#### Text zur Analyse
Die näheren Umstände wurden allerdings nur bekannt, weil an diesem Tag zufällig zwei französische Journalisten der Illustrierten Paris Match bei der Grenzpolizei mitfuhren.

Auf Klage von 24 dieser Flüchtlinge entschied der Gerichtshof für Menschenrechte nun, dass auch in diesem Fall die Europäische Menschenrechtskonvention anwendbar sei. Da sich die Flüchtlinge auf einem Schiff mit italienischer Flagge befanden, gälten die gleichen Regeln wie auf dem Festland, so die Richter. Die römische Regierung hatte argumentiert, dass die Rettung Schiffbrüchiger eine internationale Pflicht sei, bei der keine nationalen Hoheitsrechte ausgeübt werden.

Unmenschliche Behandlung drohte

Die Straßburger Richter sahen die Menschenrechtskonvention als verletzt an, weil die Flüchtlinge in Libyen in eine Situation gebracht wurden, in der ihnen unmenschliche Behandlung drohte. Flüchtlinge und illegale Einwanderer wurden dort systematisch inhaftiert und teilweise gefoltert. Und wenn sie in Freiheit leben konnten, waren ihre Lebensbedingungen äußerst prekär und sie waren auch rassistischen Angriffen ausgesetzt.
########
#### Daten zur Prüfung
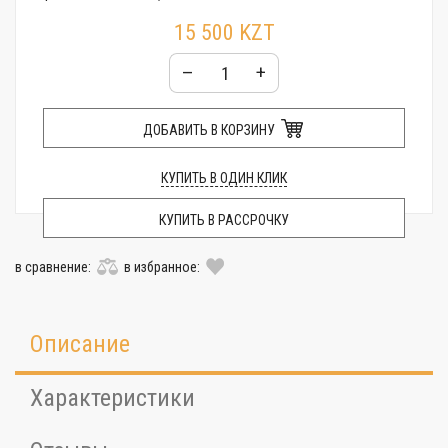
15 500 KZT
–
+
ДОБАВИТЬ В КОРЗИНУ
КУПИТЬ В ОДИН КЛИК
КУПИТЬ В РАССРОЧКУ
в сравнение:
в избранное:
Описание
Характеристики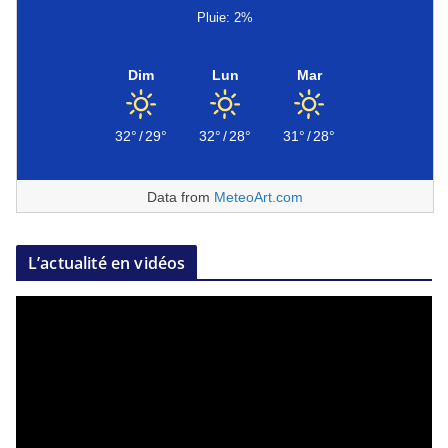
Pluie: 2%
Dim
Lun
Mar
32°
/
29°
32°
/
28°
31°
/
28°
Data from
MeteoArt.com
L’actualité en vidéos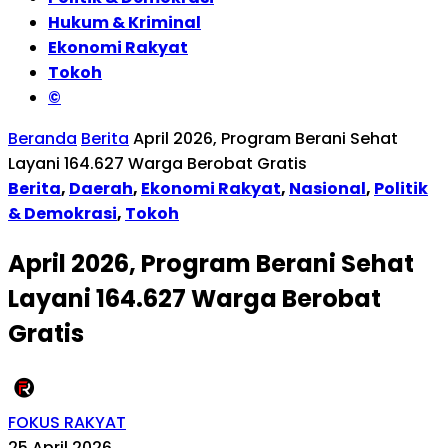
Hukum & Kriminal
Ekonomi Rakyat
Tokoh
©
Beranda
Berita
April 2026, Program Berani Sehat
Layani 164.627 Warga Berobat Gratis
Berita
,
Daerah
,
Ekonomi Rakyat
,
Nasional
,
Politik
& Demokrasi
,
Tokoh
April 2026, Program Berani Sehat
Layani 164.627 Warga Berobat
Gratis
FOKUS RAKYAT
25 April 2026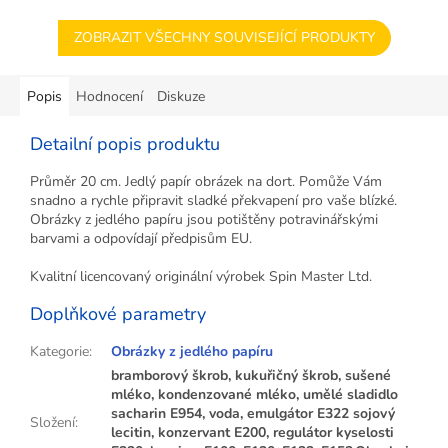
ZOBRAZIT VŠECHNY SOUVISEJÍCÍ PRODUKTY
Popis
Hodnocení
Diskuze
Detailní popis produktu
Průměr 20 cm. Jedlý papír obrázek na dort. Pomůže Vám
snadno a rychle připravit sladké překvapení pro vaše blízké.
Obrázky z jedlého papíru jsou potištěny potravinářskými
barvami a odpovídají předpisům EU.
Kvalitní licencovaný originální výrobek Spin Master Ltd.
Doplňkové parametry
Kategorie
:
Obrázky z jedlého papíru
bramborový škrob, kukuřičný škrob, sušené
mléko, kondenzované mléko, umělé sladidlo
sacharin E954, voda, emulgátor E322 sojový
Složení
:
lecitin, konzervant E200, regulátor kyselosti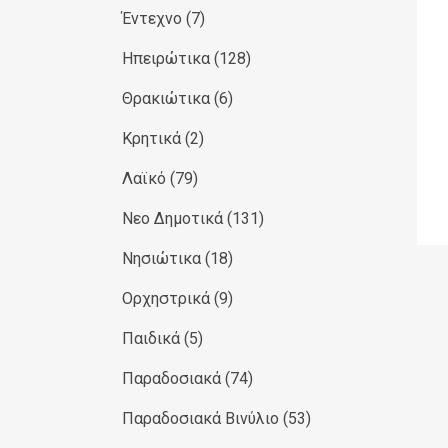
Έντεχνο
(7)
Ηπειρώτικα
(128)
Θρακιώτικα
(6)
Κρητικά
(2)
Λαϊκό
(79)
Νεο Δημοτικά
(131)
Νησιώτικα
(18)
Ορχηστρικά
(9)
Παιδικά
(5)
Παραδοσιακά
(74)
Παραδοσιακά Βινύλιο
(53)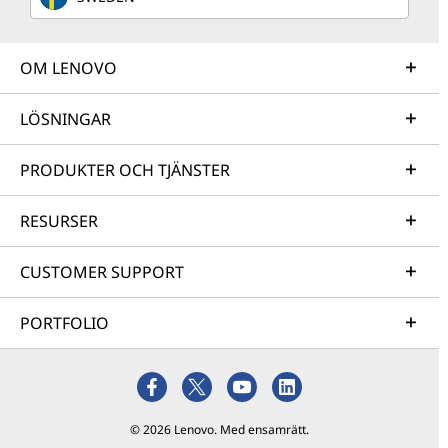
OM LENOVO
LÖSNINGAR
PRODUKTER OCH TJÄNSTER
RESURSER
CUSTOMER SUPPORT
PORTFOLIO
© 2026 Lenovo. Med ensamrätt.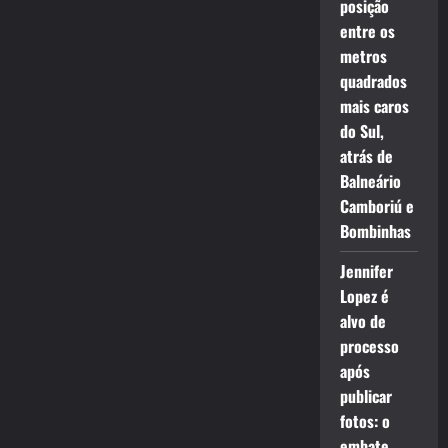
posição
entre os
metros
quadrados
mais caros
do Sul,
atrás de
Balneário
Camboriú e
Bombinhas
Jennifer
Lopez é
alvo de
processo
após
publicar
fotos: o
embate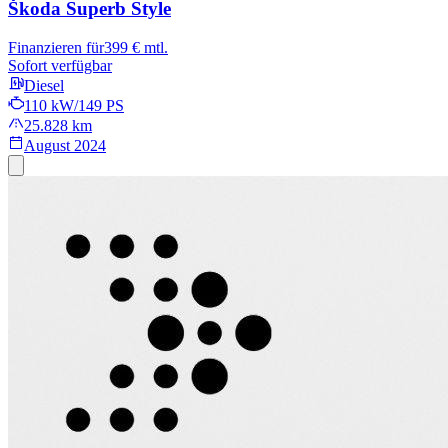
Škoda Superb
Style
Finanzieren für
399 € mtl.
Sofort verfügbar
Diesel
110 kW/149 PS
25.828 km
August 2024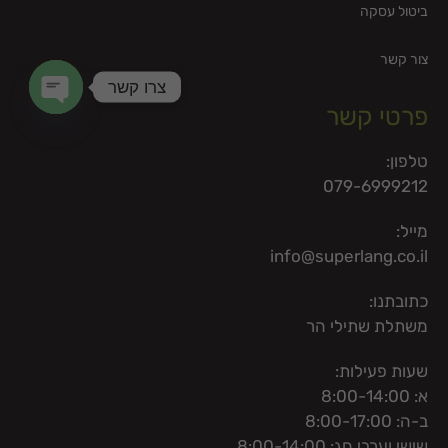
ביטול עסקה
צור קשר
צרו קשר
פרטי קשר
en chaty
טלפון:
079-6999212
מייל:
info@superlang.co.il
כתובתנו:
משתלת שתילי הר
שעות פעילות:
א: 8:00-14:00
ב-ה: 8:00-17:00
שישי וערבי חג: 8:00-14:00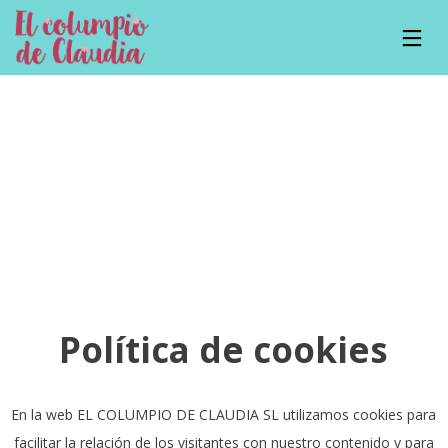
22
11
7
ABRIL
ABRIL
FEBRERO
2019
2019
2017
CÓMO LA
10
EL
CICLICIDAD
BENEFICIOS
MOVIMIENTO
INFLUYE EN
DE LA
PARA
TU
POESÍA
MONTESSORI
17
30
MATERNIDAD
INFANTIL
Y PICKLER
Y CÓMO
ENERO
DICIEMBRE
PUEDE
2017
2016
LOS
ALIMENTACIÓN
APOYARTE
LÍMITES
INFANTIL Y
TU PAREJA
Política de cookies
EN UNA
AZÚCAR
ESCUELA
ACTIVA
En la web EL COLUMPIO DE CLAUDIA SL utilizamos cookies para
facilitar la relación de los visitantes con nuestro contenido y para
########
**Aufgaben**
A: Gib aus dem Text über das Straßburger Urteil den Abschnitt wörtlich wieder, der mit „Die näheren Umstände“ beginnt und sich bis „Hoheitsrechte ausgeübt werden.“ erstreckt.
B: Setze den Text über das Straßburger Urteil im Anschluss an seinen letzten Satz fort.

**Lösungen nach Nummern**
A:
Die näheren Umstände wurden allerdings nur bekannt, weil an diesem Tag zufällig zwei französische Journalisten der Illustrierten Paris Match bei der Grenzpolizei mitfuhren.

Auf Klage von 24 dieser Flüchtlinge entschied der Gerichtshof für Menschenrechte nun, dass auch in diesem Fall die Europäische Menschenrechtskonvention anwendbar sei. Da sich die Flüchtlinge auf einem Schiff mit italienischer Flagge befanden, gälten die gleichen Regeln wie auf dem Festland, so die Richter. Die römische Regierung hatte argumentiert, dass die Rettung Schiffbrüchiger eine internationale Pflicht sei, bei der keine nationalen Hoheitsrechte ausgeübt werden.

B:
Hinzu kam die Gefahr, dass die Flüchtlinge sogar ohne Prüfung in ihre Herkunftsländer zurückgeschickt werden, obwohl ihnen auch dort unmenschliche Behandlung drohte. In Eritrea gab es Haft und Folter schon, weil jemand illegal das Land verlassen hatte. Italien hätte sich jedenfalls nicht auf libysche Zusicherungen verlassen dürfen, man werde die Rechte der Flüchtlinge achten. Es sei bekannt gewesen, dass Libyen Flüchtlinge auch in Hochrisikoländer zurückgeschickt hat. Weder hatte Libyen die Genfer Konvention zum Schutz der Flüchtlinge unterzeichnet noch das örtliche Büro des UN-Flüchtlingskommissars (UNHCR) anerkannt.

Außerdem habe Italien ein Zusatzprotokoll zur Menschenrechtskonvention verletzt, das Massenausweisungen von Ausländern verbietet. Dabei geht es nicht um die große Zahl von Ausweisungen, sondern um die unterschiedslose Behandlung von Menschen ohne Prüfung von deren persönlichen Verhältnissen. Die Richter wandten diese Bestimmung an, obwohl die Flüchtlinge noch gar nicht das italienische Festland erreicht hatten.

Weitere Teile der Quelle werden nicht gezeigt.